Esas visiones enormes y desérticas donde corremos a través de espacios abiertos y desolados sólo son paliativos. Correr cuesta abajo o pedalear cuesta abajo o sumergirse en el mar entrada la noche o esperar un atardecer naranja y morado es algo que podría aburrir a cualquiera, a la larga.
Me duele el pecho.
Y la espalda también. El dolor de la espalda es un ardor constante (por no haber usado protección solar), el del pecho es muscular y espero que se pase pronto. El de la espalda se explica fácilmente: todas esas horas que permanecimos dentro del agua con la espalda al sol y la vista en dirección al horizonte, la alberca estaba construída de manera que brindara esa ilusión donde, desde un punto específico, el mar no es sino la extensión de la piscina. El borde estaba alineado al horizonte y era ahí donde permanecí recargado, en la baba, durante horas, platicando sobre lo mismo una y otra vez.
Temas para discutir en la alberca: 1. Niñas. 2. Comida. 3. Escatología. 4. El tiempo pasado. 5. Esperanzas. 6. El Dasein Heideggeriano. 7. Más niñas.
Beber en Acapulco, desear en Acapulco, idear el fin del mundo en la playa, reír tirados al sol, durante un fin de semana.
Y también: ver pájaros negros bajar y levantar con sus picos pequeñas conchas de playa y beber del borde de la piscina. Parecen cuervos pero no son cuervos. Quizá hayan sido urracas. En el cielo un par de águilas revolotean una detrás de otra. "¿Son zopilotes?", pregunto. "No, aquí no hay zopilotes", me contesta. Y más tarde escuchar a un padre decirle a su hijo: "Hace rato, antes de nos viéramos, vi una cosa muy curiosa; un águila correteando a una paloma, ya le estaba dando alcance, volaban en círculos", aquí el padre hace pantomimia y representa el revoloteo en pánico de la paloma, "me fui antes de que la alcanzara". El hijo se ríe y yo escucho y pienso en mi amiga.
Antes de salir rumbo a Acapulco, hace cuatro días, la visité y le pedí un video que me iba a prestar. Platicamos unos minutos en la puerta. Le dije, al despedirme: "Te quiero", y ella sonrió sorprendida y pensé que se iba a quedar callada asi que di unos pasos atrás hacia mi coche cuando me contestó: "Yo también", y volvió a sonreír, como yo, una sonrisa ilusa a la que se añadió: "Te cuidas", y "Te portas mal", y "Fumas mariguana" y otras cosas que sabía que no iba a ser. No está en mi carácter.

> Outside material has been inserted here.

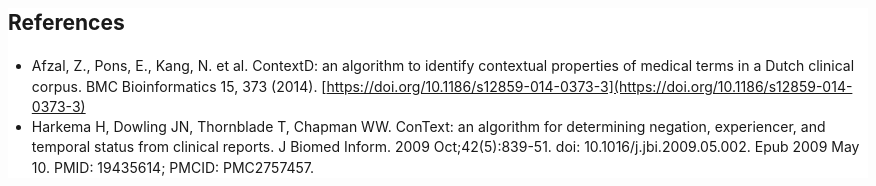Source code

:## References

- Afzal, Z., Pons, E., Kang, N. et al. ContextD: an algorithm to identify contextual properties of medical terms in a Dutch clinical corpus. BMC Bioinformatics 15, 373 (2014). [https://doi.org/10.1186/s12859-014-0373-3](https://doi.org/10.1186/s12859-014-0373-3)
- Harkema H, Dowling JN, Thornblade T, Chapman WW. ConText: an algorithm for determining negation, experiencer, and temporal status from clinical reports. J Biomed Inform. 2009 Oct;42(5):839-51. doi: 10.1016/j.jbi.2009.05.002. Epub 2009 May 10. PMID: 19435614; PMCID: PMC2757457.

Una semana antes le juré que en el fraccionamiento donde vivo hay águilas. Me creyó pero cuando subimos al tejado con unos binoculares y estuvimos mucho tiempo revisando árbol tras árbo, pareció decepcionada. Mis vecinos tenían una fiesta y podíamos escuchar gritos y risas. Creo que estaban viendo el fútbol. Espíamos la cocina un momeno, con los binoculares, y luego espíamos los niños que jugaban en el fraccionamiento y luego me preguntó si con esos binoculares espiaba a mi vecina, cosa que ella ya sabía, y también hablamos sobre cómo los hombres prefieren suicidarse con un balazo o tirándose de tejados, mientras que las mujeres, estadísticamente al menos, prefieren cortarse las venas o tomar alguna sustancia. Ninguno de los dos tenía ganas de hacer algo así. Ni siquiera escuchamos el chillido de los aguiluchos, no sé qué pasó, pero hablamos en cambio sobre las ventajas de tener unos binoculares con visión nocturna, en el que se incrementa la poca luz que se refleje de la luz o las estrellas, esa luz muerta resucitada en colores verdes y poderosos y oscilantes blancos, rodeado todo de una estática fosforecente y un poco fantasmagórica.
"Me gustan los tejados de las casas", me dijo, antes de bajar. La luz de noviembre, naranja y pesada, se estaba poniendo. Nos queremos. Somos amigos y somos parte de la vida del otro y nos queremos y vamos a morir y algunas estrellas ya no existen y la sociedad es una mierda y a veces me siento dentro de una película y veo películas, pornográficas, muchas, y pienso en águilas y visión nocturna y todas las herramientas biológicas que carecemos y necesitamos y nos queremos.